Delgado achou que Bento estava na galhofa: “Deixa-te de coisas, pá”. Quando aquela figura mitológica do Barreiro levantou o rosto, o sangue escorria-lhe como lágrimas. Tinha o nariz partido. O ‘12’ de Delgado passou para as costas de Bento e o ‘1’ investiu na viagem inversa. Sven-Göran Eriksson, que tinha então a mesma idade do mítico guarda-redes, não disse nada durante aquela película desavinda. O Benfica tinha apenas dois ou três pontos de avanço para o FC Porto, não consegue precisar Delgado, que sentiu como nunca o peso da responsabilidade.

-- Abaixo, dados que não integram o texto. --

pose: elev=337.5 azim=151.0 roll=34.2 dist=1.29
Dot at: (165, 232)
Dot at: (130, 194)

À saída do balneário, nas escadas que desciam antes de se subir para o relvado, Eriksson cancelou o silêncio. “Disse-me três palavras apenas: ‘keep the zero’ [risos]. Portanto, não sofras golos. Foi a única coisa que ele me disse para aliviar a pressão”, recorda Delgado a Bola Branca. “Ele percebeu que eu estava completamente asfixiado pela pressão.” O jogo não correu muito bem, já que o Rio Ave arrancou um empate na Luz, mas Delgado cumpriu o pedido do sueco. A baliza ficou a zeros.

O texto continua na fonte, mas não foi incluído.